Two point charges q1 = 2 μC and q2 = -3 μC are separated by r = 0.05 m. What is the electric potential energy of the system? (Use k = 8.99×10^9 N·m^2/C^2.)

• A. -1.08 J
• B. -0.54 J
• C. +1.08 J
• D. -2.16 J

Answer: (A)

The quantity tested is how electric potential energy between two point charges depends on their charges and their separation. For two point charges, the potential energy is U = k q1 q2 / r. The sign comes from the product q1 q2: opposite charges give a negative product, so the energy is negative, reflecting the attraction between them.

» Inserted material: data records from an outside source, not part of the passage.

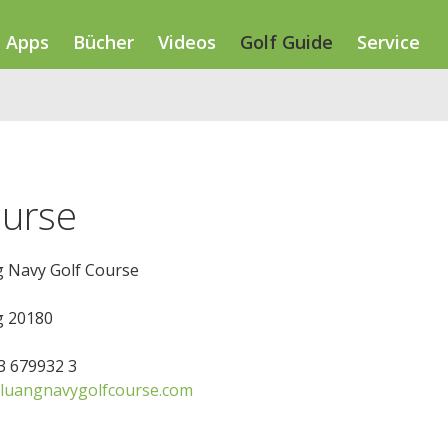
Apps
Bücher
Videos
Golf Guide
Service
ourse
g Navy Golf Course
g 20180
33 679932 3
luangnavygolfcourse.com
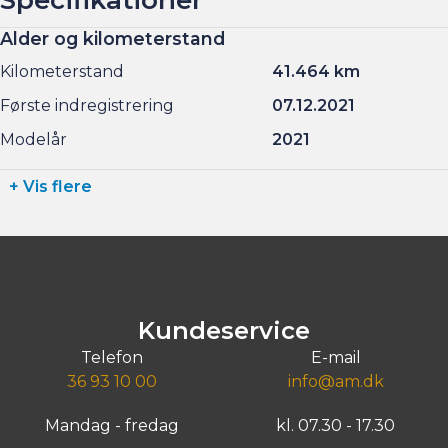
Alder og kilometerstand
Kilometerstand
41.464 km
Første indregistrering
07.12.2021
Modelår
2021
+ Vis flere
Kundeservice
Telefon
E-mail
36 93 10 00
info@am.dk
Mandag - fredag
kl. 07.30 - 17.30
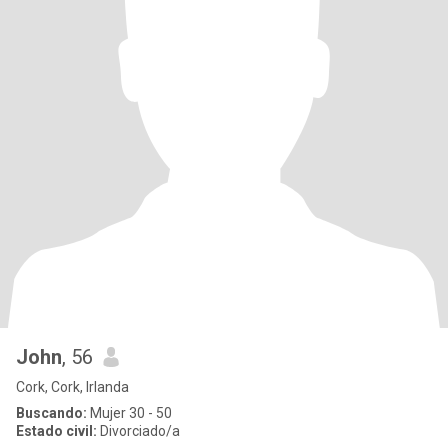
John
, 56
Cork, Cork, Irlanda
Buscando:
Mujer 30 - 50
Estado civil:
Divorciado/a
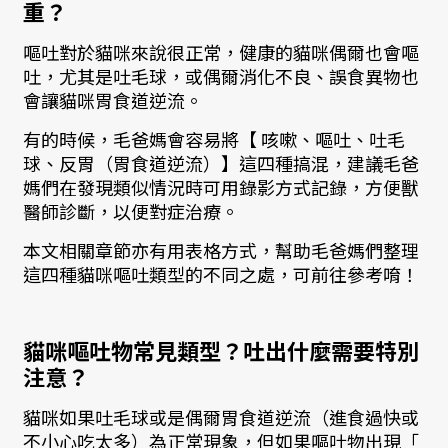
重？
嘔吐對於貓咪來說很正常，健康的貓咪偶爾也會嘔
吐，尤其是吐毛球，或偶爾消化不良、誤食異物也
會讓貓咪胃食道逆流。
有的時候，毛爸媽會容易將【 咳嗽、嘔吐、吐毛
球、反胃（胃食道逆流）】這四種搞混，建議毛爸
媽們在發現類似情況時可用錄影方式記錄，方便獸
醫師診斷，以便對症治療。
本文相關章節亦有用表格方式，幫助毛爸媽們整理
這四種貓咪嘔吐類型的不同之處，可前往參考唷！
貓咪嘔吐物常見類型？吐出什麼需要特別
注意？
貓咪如果吐毛球或是偶爾胃食道逆流（進食過快或
不小心吃太多）為正常現象，但如果嘔吐物出現「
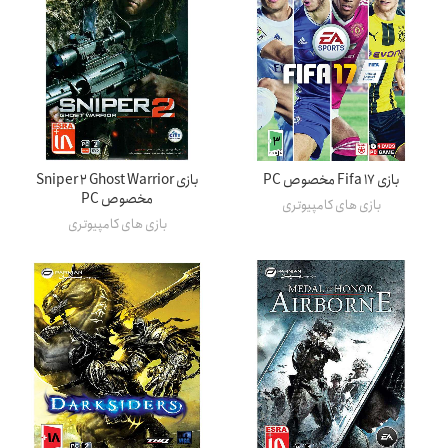
بازی Fifa 17 مخصوص PC
بازی Sniper 2 Ghost Warrior
مخصوص PC
بازی های کامپیوتری
بازی های کامپیوتری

Plug in the numbers: q1 = 2 μC = 2×10^-6 C, q2 = -3 μC = -3×10^-6 C, r = 0.05 m, k = 8.99×10^9 N·m^2/C^2.

q1 q2 = (2×10^-6)(-3×10^-6) = -6×10^-12 C^2

k q1 q2 = 8.99×10^9 × (-6×10^-12) ≈ -0.05394 J·m

U = (k q1 q2) / r ≈ (-0.05394) / 0.05 ≈ -1.0788 J ≈ -1.08 J

So the system’s electric potential energy is about -1.08 joules. The negative sign confirms attraction between the opposite charges.